During the COVID-19 pandemic, Jewish communities worldwide are fearing the “repeat of historic tropes and historic scapegoating of Jews in times of crisis,” the Anti-Defamation League’s (ADL) Senior Vice President of International Affairs Dr. Sharon S. Nazarian said in a recent webinar hosted by the American Society of the University of Haifa (ASUH).
“As a vulnerable minority Jews feel sensitive to the rise of conspiracy theories — particularly in non-democratic governments which use scapegoating of minorities, and especially Jews, to deflect from their own failures,” said Dr. Nazarian, who is also the founder of the Younes & Soraya Nazarian Center for Israel Studies at University of California, Los Angeles (UCLA) and a member of University of Haifa’s Board of Governors. “Governments that are not able to provide for their own citizens really use conspiracy theories as a mechanism for deflecting blame.”
Dr. Nazarian heads ADL’s work fighting anti-Semitism and racial hatred globally. In her consultations with Jewish communities around the world since the start of the pandemic, she said that “one of the very common themes we saw were the economic anxieties people were expecting to happen. Jewish communities know that not only the pandemic itself, but the economic impact of a major slowdown like huge unemployment, what that historically rises to. Usually, the front and center of the reaction is anti-Semitism.”
In the July 21 webinar — “Anti-Semitism: Combatting the Other Global Pandemic,” moderated by University of Haifa alumna Jordanna Gessler, Vice President of Education and Exhibits, Los Angeles Museum of the Holocaust — Dr. Nazarian also addressed what she called the “complexities” that the Jewish community faces when it comes to the Black Lives Matter (BLM) movement’s associations with anti-Zionism and anti-Semitism. She acknowledged that while ADL stands behind BLM, there are complications that arise when “you have a big umbrella, with lots of organizations under it advocating for very similar issues and causes.”
“We will call out anti-Semitism at ADL as we always have, at any instance where we see it,” Dr. Nazarian said, “but as a civil rights organization with a long history of battling for civil rights, we stand shoulder to shoulder with the civil rights leaders of this country and all the people out demonstrating who really believe this is a moment of reckoning, and that we have to look at police brutality, and that we have to look at the racism that exists in the institutions in this country. When that narrative crosses the line and is hijacked into anti-Semitic or anti-Israel narrative, then we will call it out no questions asked.”
Regarding how social media has become a major amplifier of hate speech and anti-Semitism, Dr. Nazarian stated that large companies like Facebook must “come to terms with the fact that they have a role to play here and they have to be part of the solution.”
“This is a moment of reckoning where these privately held companies have a responsibility just like any other sector, like the automobile industry and others, for the safety of their customers,” she said.
Dr. Nazarian also commented on a study published in June by University of Haifa and Institute for Counter Terrorism researchers which brought to light the growing hotbed of extreme anti-Semitism on TikTok, today’s fastest-growing social networking application.

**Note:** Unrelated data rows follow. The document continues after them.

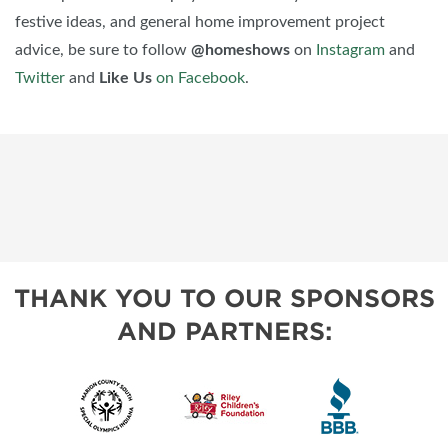
festive ideas, and general home improvement project
advice, be sure to follow
@homeshows
on
Instagram
and
Twitter
and
Like Us
on Facebook
.
THANK YOU TO OUR SPONSORS
AND PARTNERS:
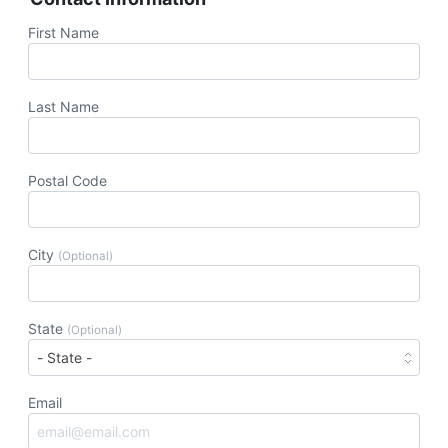
First Name
Last Name
Postal Code
City
(Optional)
State
(Optional)
Email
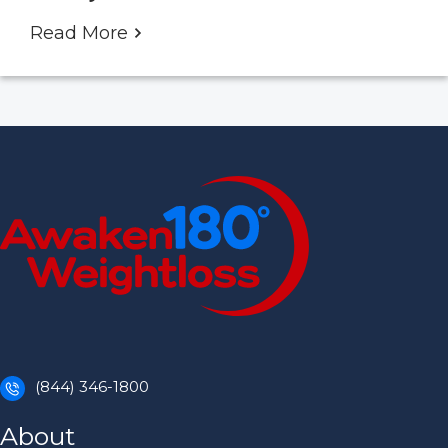
Read More
(844) 346-1800
About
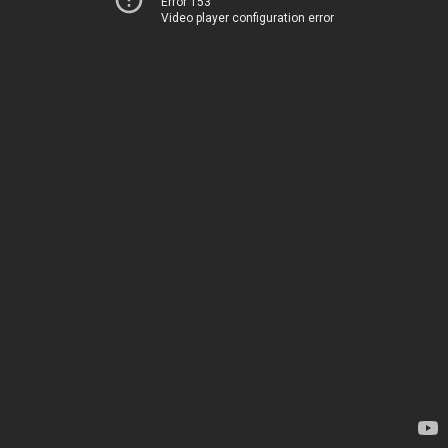
Error 153
Video player configuration error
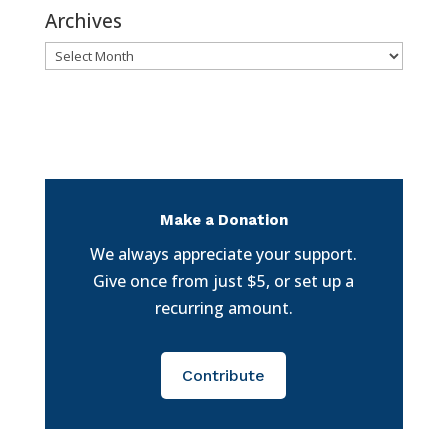
Archives
Archives
Make a Donation
We always appreciate your support.
Give once from just $5, or set up a
recurring amount.
Contribute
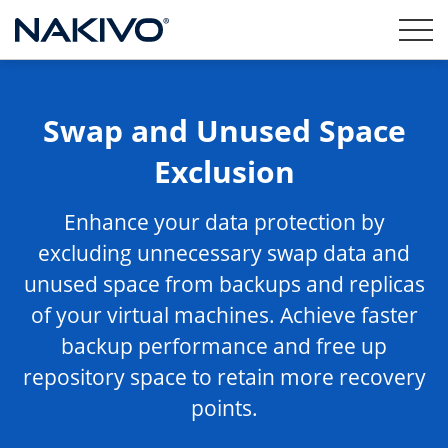
Swap and Unused Space
Exclusion
Enhance your data protection by
excluding unnecessary swap data and
unused space from backups and replicas
of your virtual machines. Achieve faster
backup performance and free up
repository space to retain more recovery
points.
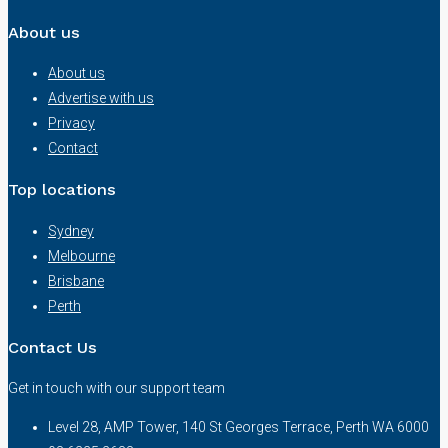
About us
About us
Advertise with us
Privacy
Contact
Top locations
Sydney
Melbourne
Brisbane
Perth
Contact Us
Get in touch with our support team
Level 28, AMP Tower, 140 St Georges Terrace, Perth WA 6000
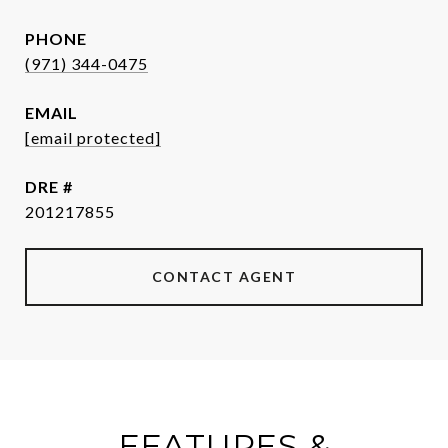
PHONE
(971) 344-0475
EMAIL
[email protected]
DRE #
201217855
CONTACT AGENT
FEATURES &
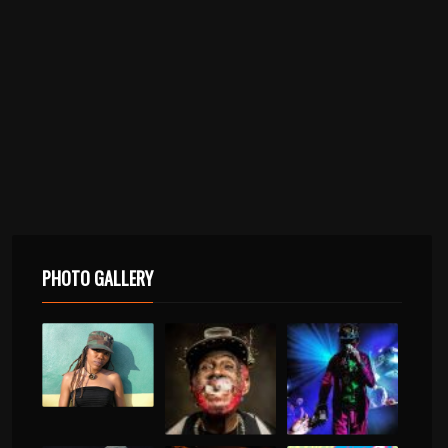
PHOTO GALLERY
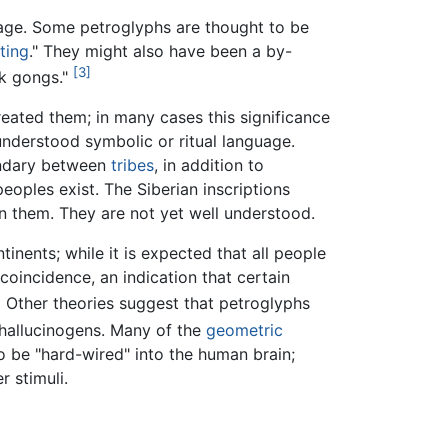
image. Some petroglyphs are thought to be
ting
." They might also have been a by-
[3]
k gongs."
reated them; in many cases this significance
understood symbolic or ritual language.
undary between
tribes
, in addition to
eoples exist. The Siberian inscriptions
en them. They are not yet well understood.
inents; while it is expected that all people
coincidence, an indication that certain
]
Other theories suggest that petroglyphs
 hallucinogens. Many of the
geometric
be "hard-wired" into the human brain;
r stimuli.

In a scan of TikTok videos, the study found that the most prevalent form of far-right extremism pertained to anti-Semitism and Holocaust denial, comprising more than one-fifth of the posts that were analyzed.
“Algorithms that are used by social media companies basically give you what you like, so whatever content you are engaging with, it will keep offering you more of that,” Dr. Nazarian said. “TikTok targets very young people, and because access to this hate language and specifically anti-Semitic language is so readily available and the algorithms continue to provide you with more it, I’m glad the attention has been brought onto TikTok through this study.”
She added, “I think it’s the responsibility of parents to know as much as we can, what are our children watching and experiencing, and also to explain to our children how those algorithms work — that even if you’re not seeking it out, it will come to you. It takes both sides, putting pressure on the platforms but also education.”